(Items listed in a dataset)
+ + +

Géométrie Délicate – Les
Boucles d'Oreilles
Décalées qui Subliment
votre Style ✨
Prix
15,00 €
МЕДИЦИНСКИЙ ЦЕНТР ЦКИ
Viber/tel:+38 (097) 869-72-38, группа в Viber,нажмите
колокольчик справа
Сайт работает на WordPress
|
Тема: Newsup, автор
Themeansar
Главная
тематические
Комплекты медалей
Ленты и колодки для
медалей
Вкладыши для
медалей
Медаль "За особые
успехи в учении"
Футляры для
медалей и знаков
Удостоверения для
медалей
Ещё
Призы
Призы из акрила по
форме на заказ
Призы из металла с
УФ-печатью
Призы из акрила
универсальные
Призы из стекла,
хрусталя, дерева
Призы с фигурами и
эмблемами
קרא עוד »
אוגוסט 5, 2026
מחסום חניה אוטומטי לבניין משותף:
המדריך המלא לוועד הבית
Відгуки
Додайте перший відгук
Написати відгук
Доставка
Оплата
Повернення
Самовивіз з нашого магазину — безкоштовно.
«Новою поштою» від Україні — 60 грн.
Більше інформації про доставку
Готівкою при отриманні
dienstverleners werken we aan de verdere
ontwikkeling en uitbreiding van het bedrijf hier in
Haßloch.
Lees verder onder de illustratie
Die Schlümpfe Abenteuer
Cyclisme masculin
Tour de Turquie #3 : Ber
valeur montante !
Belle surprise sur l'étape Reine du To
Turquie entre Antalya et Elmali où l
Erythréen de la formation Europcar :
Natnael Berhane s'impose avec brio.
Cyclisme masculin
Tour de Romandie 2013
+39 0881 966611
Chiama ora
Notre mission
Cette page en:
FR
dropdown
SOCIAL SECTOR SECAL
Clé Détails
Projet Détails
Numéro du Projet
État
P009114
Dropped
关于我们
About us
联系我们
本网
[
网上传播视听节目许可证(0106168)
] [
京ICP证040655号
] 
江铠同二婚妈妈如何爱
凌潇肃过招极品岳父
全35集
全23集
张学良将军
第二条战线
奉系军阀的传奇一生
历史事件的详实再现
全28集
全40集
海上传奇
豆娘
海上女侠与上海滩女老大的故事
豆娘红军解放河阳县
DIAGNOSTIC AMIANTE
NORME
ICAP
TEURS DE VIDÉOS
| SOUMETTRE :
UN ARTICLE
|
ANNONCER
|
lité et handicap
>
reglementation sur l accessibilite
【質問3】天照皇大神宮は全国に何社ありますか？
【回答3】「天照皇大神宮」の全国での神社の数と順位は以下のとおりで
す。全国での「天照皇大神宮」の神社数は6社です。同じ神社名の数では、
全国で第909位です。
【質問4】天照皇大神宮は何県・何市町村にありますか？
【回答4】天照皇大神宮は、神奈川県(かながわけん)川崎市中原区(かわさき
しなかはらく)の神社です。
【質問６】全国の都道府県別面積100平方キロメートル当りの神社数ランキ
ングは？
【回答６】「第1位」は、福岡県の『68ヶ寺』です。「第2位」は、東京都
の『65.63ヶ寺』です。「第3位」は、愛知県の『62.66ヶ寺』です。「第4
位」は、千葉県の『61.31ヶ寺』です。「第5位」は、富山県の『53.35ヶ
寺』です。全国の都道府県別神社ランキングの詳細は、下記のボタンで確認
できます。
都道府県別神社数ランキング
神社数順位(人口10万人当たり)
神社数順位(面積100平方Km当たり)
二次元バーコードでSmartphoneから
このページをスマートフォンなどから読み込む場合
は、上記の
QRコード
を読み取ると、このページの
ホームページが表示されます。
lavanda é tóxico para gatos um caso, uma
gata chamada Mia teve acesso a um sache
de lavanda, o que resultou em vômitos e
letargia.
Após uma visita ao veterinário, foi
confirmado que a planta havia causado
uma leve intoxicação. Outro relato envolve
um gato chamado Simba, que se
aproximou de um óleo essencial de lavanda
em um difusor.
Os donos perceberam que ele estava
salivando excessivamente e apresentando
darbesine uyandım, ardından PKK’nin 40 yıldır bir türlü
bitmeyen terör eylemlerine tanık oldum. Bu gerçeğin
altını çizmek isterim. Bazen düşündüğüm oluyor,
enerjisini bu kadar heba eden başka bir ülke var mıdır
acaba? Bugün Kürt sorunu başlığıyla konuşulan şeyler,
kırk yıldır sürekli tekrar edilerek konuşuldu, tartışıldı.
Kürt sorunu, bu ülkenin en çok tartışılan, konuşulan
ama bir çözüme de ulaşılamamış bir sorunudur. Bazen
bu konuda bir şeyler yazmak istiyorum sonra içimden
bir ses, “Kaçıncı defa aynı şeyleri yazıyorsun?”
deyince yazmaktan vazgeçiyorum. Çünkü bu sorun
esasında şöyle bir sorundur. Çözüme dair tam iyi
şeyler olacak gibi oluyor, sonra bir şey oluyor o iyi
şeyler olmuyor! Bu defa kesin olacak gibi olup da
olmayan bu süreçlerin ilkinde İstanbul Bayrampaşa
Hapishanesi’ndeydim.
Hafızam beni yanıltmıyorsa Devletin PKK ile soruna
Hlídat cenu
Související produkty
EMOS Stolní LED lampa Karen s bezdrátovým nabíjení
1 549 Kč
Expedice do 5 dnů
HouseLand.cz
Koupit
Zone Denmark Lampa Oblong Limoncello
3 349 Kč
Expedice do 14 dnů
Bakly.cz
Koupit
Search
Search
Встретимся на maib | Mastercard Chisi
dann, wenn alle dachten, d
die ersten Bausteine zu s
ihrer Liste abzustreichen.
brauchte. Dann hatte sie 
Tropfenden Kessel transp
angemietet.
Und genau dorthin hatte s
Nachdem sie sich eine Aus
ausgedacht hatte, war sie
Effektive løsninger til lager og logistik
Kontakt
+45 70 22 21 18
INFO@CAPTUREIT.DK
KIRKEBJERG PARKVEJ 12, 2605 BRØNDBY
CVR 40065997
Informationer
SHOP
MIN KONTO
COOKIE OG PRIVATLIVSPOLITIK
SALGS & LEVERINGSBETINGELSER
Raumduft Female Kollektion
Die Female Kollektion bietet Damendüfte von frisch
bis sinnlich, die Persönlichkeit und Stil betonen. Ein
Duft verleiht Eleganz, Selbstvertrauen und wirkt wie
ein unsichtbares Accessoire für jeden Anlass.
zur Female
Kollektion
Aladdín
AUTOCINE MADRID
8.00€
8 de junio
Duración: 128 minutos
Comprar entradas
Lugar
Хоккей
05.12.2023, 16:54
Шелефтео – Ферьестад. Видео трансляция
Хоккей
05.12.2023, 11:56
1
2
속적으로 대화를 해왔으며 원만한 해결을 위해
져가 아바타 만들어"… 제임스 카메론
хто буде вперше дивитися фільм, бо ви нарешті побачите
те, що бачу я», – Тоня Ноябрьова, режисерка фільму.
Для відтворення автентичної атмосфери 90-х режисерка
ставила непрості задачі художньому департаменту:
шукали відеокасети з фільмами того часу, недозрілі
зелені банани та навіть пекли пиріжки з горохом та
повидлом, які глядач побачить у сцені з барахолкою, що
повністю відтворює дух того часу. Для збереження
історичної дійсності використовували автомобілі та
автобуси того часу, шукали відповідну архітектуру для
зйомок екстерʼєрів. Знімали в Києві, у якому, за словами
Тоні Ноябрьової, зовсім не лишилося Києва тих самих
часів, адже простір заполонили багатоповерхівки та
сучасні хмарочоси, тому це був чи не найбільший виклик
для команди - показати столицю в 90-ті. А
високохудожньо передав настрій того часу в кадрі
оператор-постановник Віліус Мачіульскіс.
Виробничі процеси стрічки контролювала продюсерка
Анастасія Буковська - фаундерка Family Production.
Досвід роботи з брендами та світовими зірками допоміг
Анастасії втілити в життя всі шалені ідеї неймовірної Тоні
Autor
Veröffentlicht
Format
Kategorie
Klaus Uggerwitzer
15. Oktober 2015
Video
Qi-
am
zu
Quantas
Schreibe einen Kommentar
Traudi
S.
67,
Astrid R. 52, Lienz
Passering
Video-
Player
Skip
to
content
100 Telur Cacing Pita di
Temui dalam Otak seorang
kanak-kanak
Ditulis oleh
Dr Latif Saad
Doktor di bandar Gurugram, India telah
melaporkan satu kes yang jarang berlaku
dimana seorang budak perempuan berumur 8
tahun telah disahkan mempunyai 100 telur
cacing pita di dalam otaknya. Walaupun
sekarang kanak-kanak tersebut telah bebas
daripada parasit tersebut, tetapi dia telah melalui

+ + +

■ Task description ■
Could you restate, word for word, the lines above from the one with "шукали відеокасети з" to the one with "зйомок екстерʼєрів. Знімали", both included?

■ Written answer ■
шукали відеокасети з фільмами того часу, недозрілі
зелені банани та навіть пекли пиріжки з горохом та
повидлом, які глядач побачить у сцені з барахолкою, що
повністю відтворює дух того часу. Для збереження
історичної дійсності використовували автомобілі та
автобуси того часу, шукали відповідну архітектуру для
зйомок екстерʼєрів. Знімали в Києві, у якому, за словами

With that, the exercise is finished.